The mud of corruption seems to be sticking to Blair, and half of the country want him to go within a
year – Gordon Brown‘s tenth budget (inc. 1997) on Wednesday is looking even more likely to be his last.
The Financial Times thinks:
"Gordon Brown will launch a
concerted attempt to boost London’s standing as a global financial
centre, conceding the government must do more to promote one of the
pillars of the British economy. Mr Brown’s focus on the City will be at the heart of the Budget’s
broader theme to market the strength of the British economy
Could Inheritance Tax (IHT) reform be on the cards? It could be a very popular move – last night a BBC News poll showed that a majority of the population would like to see it scrapped, even if it meant paying higher Income Tax.

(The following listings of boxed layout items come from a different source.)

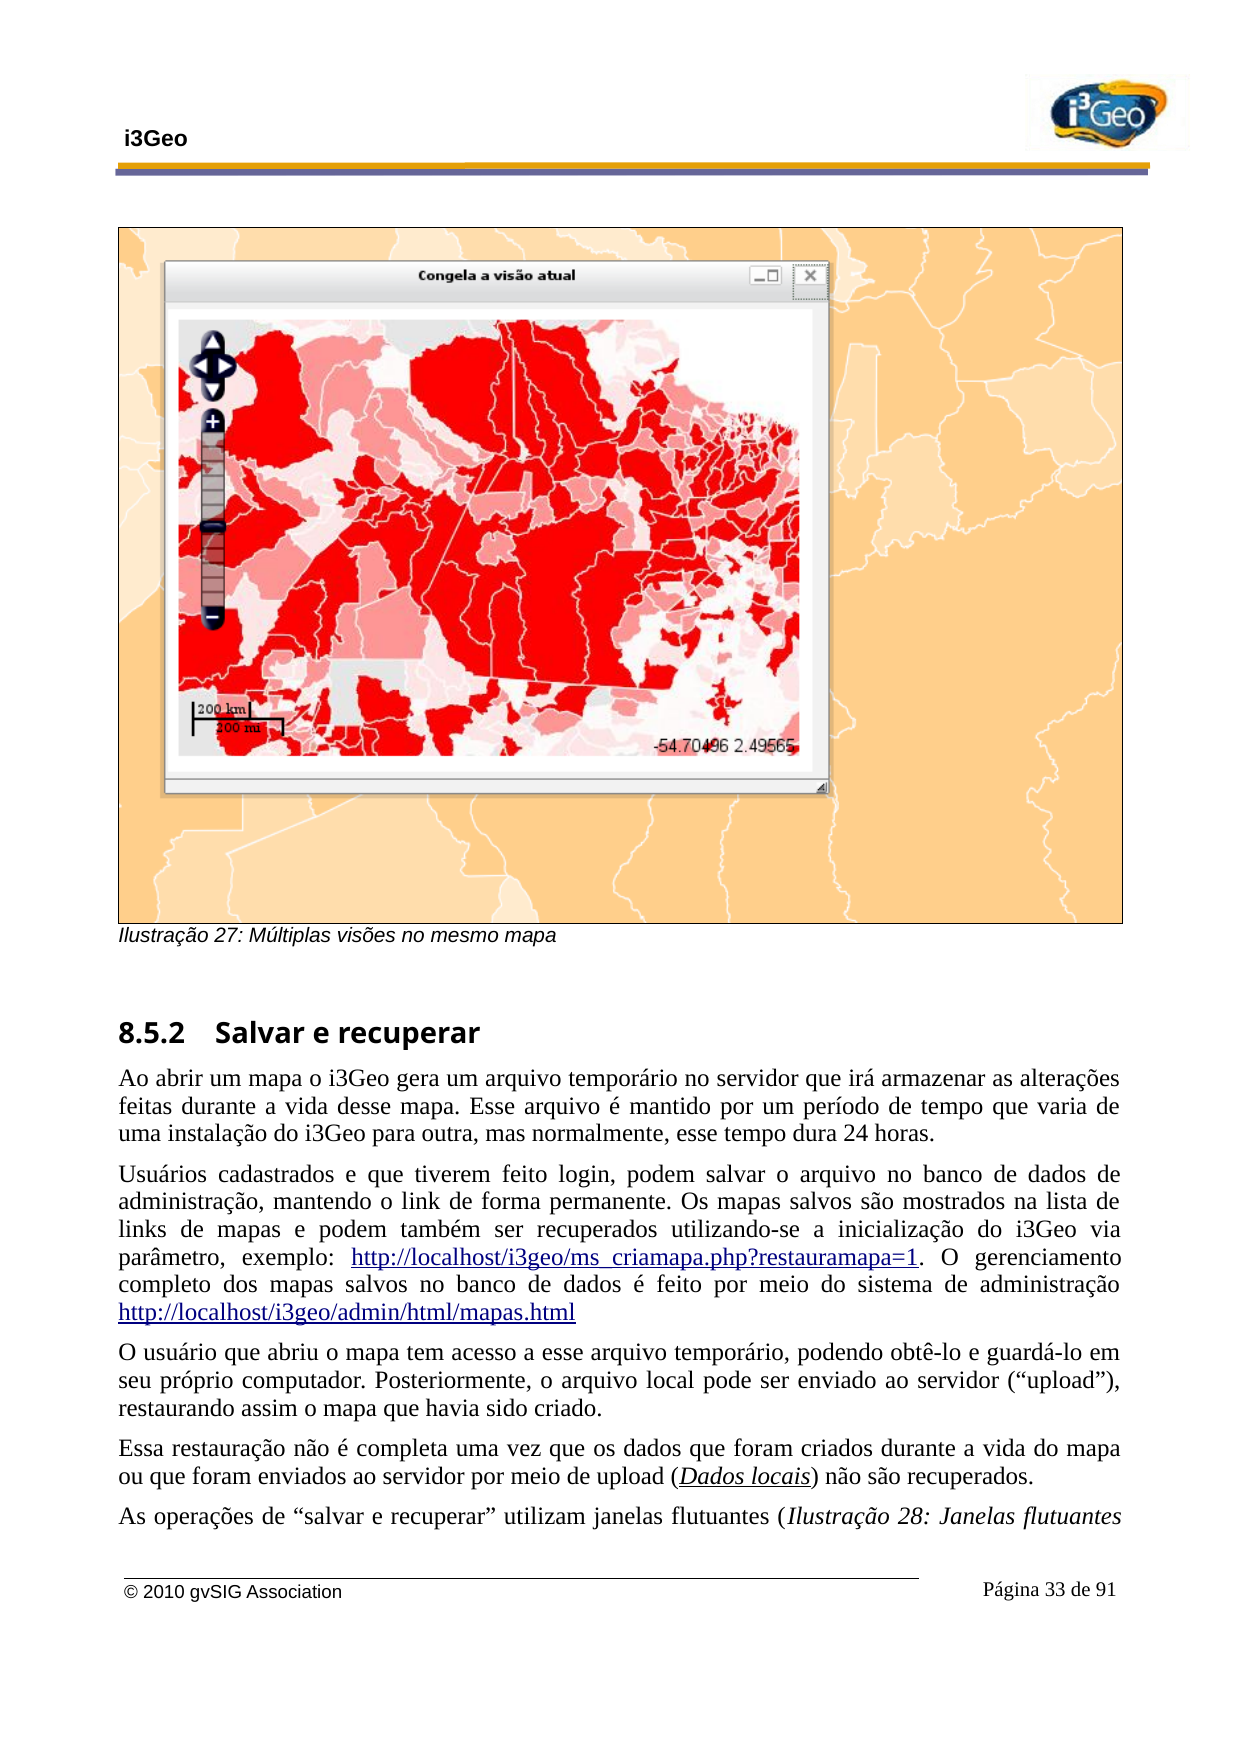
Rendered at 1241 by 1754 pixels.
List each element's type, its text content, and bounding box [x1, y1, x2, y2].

text Ilustração 27: Múltiplas visões no mesmo mapa [118, 924, 1122, 947]
text Usuários cadastrados e que tiverem feito login, podem salvar o arquivo no banco de dados de administração, mantendo o link de forma permanente. Os mapas salvos são mostrados na lista de links de mapas e podem também ser recuperados utilizando-se a inicialização do i3Geo via parâmetro, exemplo: http://localhost/i3geo/ms_criamapa.php?restauramapa=1. O gerenciamento completo dos mapas salvos no banco de dados é feito por meio do sistema de administração http://localhost/i3geo/admin/html/mapas.html [118, 1160, 1122, 1326]
picture [119, 228, 1122, 923]
text Ao abrir um mapa o i3Geo gera um arquivo temporário no servidor que irá armazenar as alterações feitas durante a vida desse mapa. Esse arquivo é mantido por um período de tempo que varia de uma instalação do i3Geo para outra, mas normalmente, esse tempo dura 24 horas. [118, 1064, 1122, 1147]
text As operações de “salvar e recuperar” utilizam janelas flutuantes (Ilustração 28: Janelas flutuantes [118, 1502, 1122, 1530]
subtitle Salvar e recuperar [118, 1012, 1122, 1052]
picture [1025, 74, 1191, 151]
text Essa restauração não é completa uma vez que os dados que foram criados durante a vida do mapa ou que foram enviados ao servidor por meio de upload (Dados locais) não são recuperados. [118, 1434, 1122, 1489]
text O usuário que abriu o mapa tem acesso a esse arquivo temporário, podendo obtê-lo e guardá-lo em seu próprio computador. Posteriormente, o arquivo local pode ser enviado ao servidor (“upload”), restaurando assim o mapa que havia sido criado. [118, 1338, 1122, 1422]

John Whiting of PriceWaterhouseCoopers reckons on a continuation of fiscal drag, a boost to Child Trust Funds, promotion of ‘green’ cars, and a repeat of council tax relief for pensioners.
Whatever the content of his speech, Rachel Sylvester thinks it will be uncomfortable for the muddy one:
"Mr Blair will need more than a bowl of Lady Levy’s
chicken soup (the medicine he sends for when he has a bout of the flu)
to perk him up. And to make matters worse, tomorrow he will have to sit
through Gordon Brown’s Master of the Universe performance on Budget
Blair is, I gather, personally convinced that the Chancellor’s finger
was on the button that launched Jack Dromey’s missile last week."
Whether that last bit is true or not, it will be very interesting to see how this budget plays with Labour’s internal politics.